1) Orth's essay will be a great template for the Vanity Fair arrticle I will write in 2042 about how the blogospheric social scene ain't what it used to be. Here's how my essay will open:
Tyler Cowen was a bon vivant, a gourmand, and an acquaintance of mine from my days orbiting Virginia Postrel's intellectual salon. So it was my great good luck, on my very first trip to the capital, to have “the Big Kahuna” invite me to dinner at one of the best hole-in-the-wall Mexican restaurants in DC. A few minutes after we arrived, I was amazed to see not only Megan McArdle but also Ana Marie Cox, Steve Clemons, Matthew Yglesias and Josh Marshall, walking up the order window to get some tacos. This was one of Megan's first nights out since leaving New York City for DC, but she greeted everyone graciously with her dewy green eyes. She was in ethereal white short shorts and spoke little during dinner, except to Jacob Levy, who was seated to her right (she asked him to pass her the hot sauce).And so on.

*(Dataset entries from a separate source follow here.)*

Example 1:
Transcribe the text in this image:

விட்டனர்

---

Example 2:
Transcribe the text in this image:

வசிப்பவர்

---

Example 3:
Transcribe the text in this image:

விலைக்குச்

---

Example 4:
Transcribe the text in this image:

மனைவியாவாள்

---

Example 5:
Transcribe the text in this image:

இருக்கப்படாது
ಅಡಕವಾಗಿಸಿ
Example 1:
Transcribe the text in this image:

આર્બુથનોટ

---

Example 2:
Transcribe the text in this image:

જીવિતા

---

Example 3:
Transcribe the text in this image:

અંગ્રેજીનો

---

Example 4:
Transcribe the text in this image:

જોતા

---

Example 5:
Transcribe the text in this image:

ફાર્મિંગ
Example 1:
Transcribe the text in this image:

2) The piece suggests that there has been no real replacements for the old hostesses: "Susan Mary Alsop, Oatsie Charles, Evangeline Bruce, Kay Graham, and Pamela Harriman." What puzzles me is why. If we're drowning in a sea of the super-rich, surely there must be at least a few individuals who would choose to specialize at the task of non-partisan power-schmoozing. (One possibility is that these people, rather than creating non-partisan social environments, take the charitable cause route. Damn those AIDS victims!! Damn them to hell!!)posted by Dan on 11.07.07 at 03:51 PM
The Republican base isn't looking for politicians who will go to Washington and engage in "non-partisan power-schmoozing." And as Bill Clinton pointed out when he appeared on The Daily Show, fundraising is now a full time job for politicians. So, as far as I can tell, the reason there are no replacements for the old hostesses is that the environment is no longer conducive for success, for the reasons Orth gives. The atmosphere in Washington is too partisan, and politicians are too busy going to fundraising dinners to accept many invitations to anything else.